Jul 12 2010
1. Be careful about needlessly long titles, particularly ones loaded with separate phrases. They’re typically less inviting to prospective readers and harder for people to remember. Unusually bizarre titles, like Saddam Hussein and the Hippies from Space, have more latitude here. (Regardless of length, they will be memorable).
2. If your title does not appeal to prospective readers, start over! Some words that rarely mean much to prospective readers include fictional character and place names. Alternately, some authors use puns. If the reader immediately makes prospective readers smile, fine. If readers will only understand the pun after reading the work, they won’t ever find out how witty the pun is… because they won’t open the book.
3. Words unfamiliar to prospective readers are not typically effective. “But The Legend of Bjornistan will really draw readers!” Unless the audience is Bjornistani, it definitely won’t.
4. Avoid words that tell a prospective reader something he already knows. In particular, words like “story” (book, tale, legend, chronicle, ballad, myth, fable and the like) are spectacularly ineffective. Your readers can see it’s a book, so telling them it’s a story is probably an insult to their intelligence.

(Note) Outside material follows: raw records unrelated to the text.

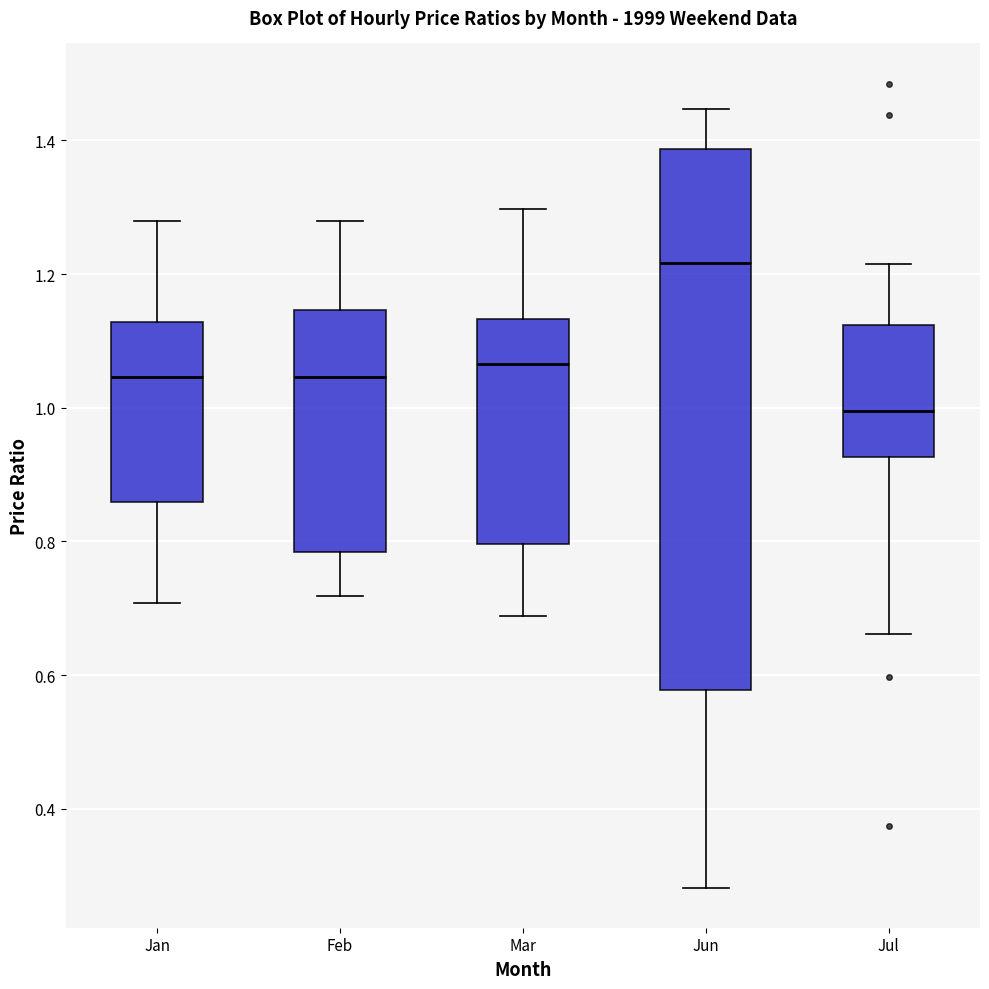

Reading left to right, read every box against the y-axis: the position of its median line, the range the box covers, and the ends of its whiskers. The values are not printed on the chart, so give them approximately, as read against the axis.

Jan: median 1.04, box 0.86 to 1.12, whiskers 0.70 to 1.28
Feb: median 1.04, box 0.78 to 1.14, whiskers 0.72 to 1.28
Mar: median 1.06, box 0.80 to 1.14, whiskers 0.68 to 1.30
Jun: median 1.22, box 0.58 to 1.38, whiskers 0.28 to 1.44
Jul: median 1.00, box 0.92 to 1.12, whiskers 0.66 to 1.22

Two exceptions: comedic effect or conveying information that might not be otherwise obvious. For example, a word like “autobiography” or “memoir” may tell us something we didn’t know before.
5. I think it’s generally effective to name chapters. If your chapters aren’t titled, your table of contents will look this bland:
–Chapter One: 1
–Chapter Two: 25
Readers will see this page before the story, and it’s more boring than professional blackjack. In contrast, a list of chapters with interesting titles may show off your style and entice readers to keep going.
1. Don’t Vote! (It Only Encourages Them): 1
2. The Empire State Strikes Back: 25
3. A Hurricane of Coconuts: 47
Are you wondering what I can do with a chapter called “A Hurricane of Coconuts”? Then you’ll probably make it to chapter 3.